La soccombenza reciproca delle parti consente di compensare le spese di lite nella misura della frazione di ½. La quota residua è posta a carico dell'Autorità di Sistema che aveva agito in via incidentale per ottenere l'esenzione totale della propria responsabilità che è per contro in questo grado confermata seppure per una percentuale di danno leggermente inferiore rispetto a quanto liquidato dal primo giudice.


Le spese della consulenza eseguita in questo grado sono suddivise egualmente tra le parti nella misura del 50%.


Le spese di entrambi i gradi sono liquidate in ragione dei criteri di cui al DM 55/14 e del valore della domanda azionata.

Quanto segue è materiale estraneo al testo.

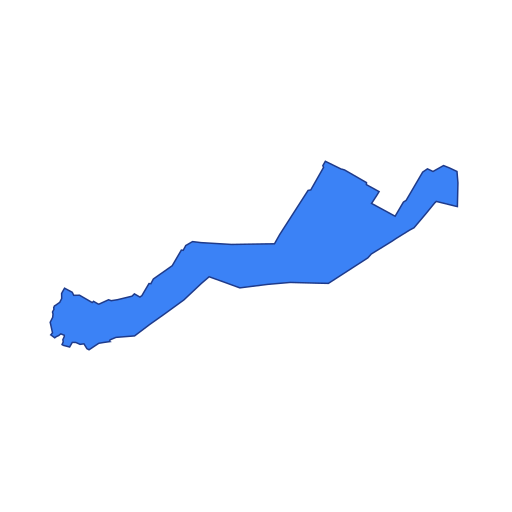 outline of Akdepe, Tashauz, Turkmenistan, rotated 210°
{"feature_id": "10190150B20893258254384", "entity_name": "Akdepe", "entity_type": "district", "adm_level": 2, "iso_a3": "TKM", "parent_name": "Turkmenistan", "parent_adm1": "Tashauz", "projection": "equal_earth", "projection_center": [58.748, 41.039], "detail": "fine", "context": "isolated", "style": "filled", "palette": "blue", "viewbox_px": 512, "rotation_deg": 210, "n_neighbors": 0, "source": "geoboundaries", "source_scale": "gbopen_adm2", "svg_char_len": 2269}
<svg xmlns="http://www.w3.org/2000/svg" viewBox="0 0 512 512"><g transform="rotate(210 256 256)"><path d="M157.3,314.6L157.2,315.3L145.6,336.8L143.5,341.1L136.0,355.1L133.7,358.8L133.3,359.4L130.1,377.1L127.7,391.9L127.5,392.0L127.2,393.4L108.2,398.9L106.3,399.5L117.7,420.3L124.2,429.7L132.5,429.0L138.8,428.1L145.0,417.7L151.1,417.2L153.6,412.0L153.8,379.2L155.2,376.6L155.3,376.2L155.4,360.0L171.4,359.6L182.2,359.3L181.7,368.9L181.6,373.3L195.8,373.0L196.1,373.0L197.0,374.8L222.3,374.8L224.9,374.2L225.4,373.9L243.3,372.7L243.3,368.7L243.3,367.7L242.1,366.7L241.8,366.5L241.6,340.6L243.5,339.0L243.7,338.8L246.2,286.6L246.2,286.2L246.1,275.8L255.2,270.4L271.4,260.7L282.9,253.8L290.7,249.9L307.9,241.3L310.3,240.1L317.8,236.9L318.2,236.7L322.1,229.9L322.0,228.6L321.9,224.5L322.9,224.1L323.6,223.8L323.7,206.4L323.7,205.7L325.5,201.8L329.5,193.2L333.2,185.2L333.4,184.7L333.2,179.9L333.2,179.5L333.3,179.5L334.9,178.6L335.0,168.2L335.0,164.5L335.5,163.6L336.0,162.4L336.6,162.4L340.4,162.4L342.4,162.4L343.0,160.2L343.3,159.2L351.7,151.2L354.1,148.9L356.8,146.7L358.7,145.2L359.0,144.9L360.7,144.6L361.8,144.4L368.0,135.7L369.1,135.5L374.0,135.5L374.0,135.4L374.6,133.8L378.3,133.8L382.1,133.8L387.1,133.8L388.9,133.8L389.2,133.8L392.2,132.0L394.2,130.8L394.3,130.9L397.0,132.7L405.7,132.4L405.7,128.5L405.6,126.3L404.5,124.5L403.0,122.0L403.0,121.8L402.8,117.8L402.8,117.7L403.5,116.2L404.7,113.6L405.6,111.9L405.5,111.4L405.4,110.2L404.6,109.1L404.3,108.8L404.3,107.9L404.3,106.8L404.2,105.7L402.8,104.3L401.4,101.2L401.1,95.7L393.8,87.7L394.3,85.1L394.1,85.1L392.6,84.9L389.4,84.5L388.8,85.9L388.3,86.8L388.0,87.2L387.0,88.6L386.8,89.3L386.1,91.0L382.4,91.5L381.7,90.2L381.7,89.7L381.5,87.8L381.4,87.0L381.4,86.9L380.7,86.1L380.1,85.3L380.0,85.2L379.7,82.3L379.1,82.3L378.1,82.3L371.9,84.0L371.9,85.8L371.9,89.3L371.6,89.5L368.9,91.0L367.3,91.2L364.2,91.5L361.1,93.9L356.1,91.2L353.7,91.3L353.6,91.5L353.1,92.5L352.7,93.3L350.6,97.6L348.7,101.4L348.4,101.9L344.5,105.1L339.9,108.7L340.3,108.7L340.4,110.5L336.6,115.5L321.2,126.1L313.8,143.6L305.9,160.8L296.5,181.9L289.6,204.9L286.2,214.6L269.6,217.6L254.1,220.3L231.8,237.2L213.2,250.2L189.6,263.0L182.7,266.8L179.6,268.5L158.2,310.3L157.3,314.6Z" fill="#3b82f6" stroke="#1e3a8a" stroke-width="1.5"/></g></svg>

Quanto all'appellante principale deve darsi atto della sussistenza dei presupposti per porre a suo carico l'onere del versamento ulteriore del contributo unificato ai sensi dell'art. 13 comma 1 quater dpr 115/02.


P.Q.M.

Ogni contraria istanza eccezione domanda disattesa od assorbita, definitivamente pronunciando:


- rigetta l'appello principale, accoglie in parte l'appello incidentale e in parziale riforma della sentenza appellata, ridetermina l'importo risarcitorio dovuto dall'Autorità di sistema di cui al primo capo della sentenza impugnata in euro 329.431,875;


- conferma per il resto la sentenza impugnata;


- compensa tra le parti 1/2 delle spese di lite e condanna l'Autorità di Sistema a rifondere a M. G. la quota residua che, in detta frazione liquida, quanto al primo grado in euro 7500,00 e quanto al secondo grado in euro 6780,00 per compensi oltre a rimborso spese generali, IVA e CPA come per legge;


- pone a carico delle parti in misura pari al 50% le spese di ctu che liquida in favore della dott.ssa T. come da separato decreto;


- Ai sensi dell'art. 13 , comma 1 quater del D.P.R. 115/2002 dà atto della sussistenza dei presupposti per il versamento da parte dell'appellante principale dell'ulteriore importo a titolo di contributo unificato pari a quello dovuto per il ricorso in appello a norma del comma 1 bis dello stesso art. 13.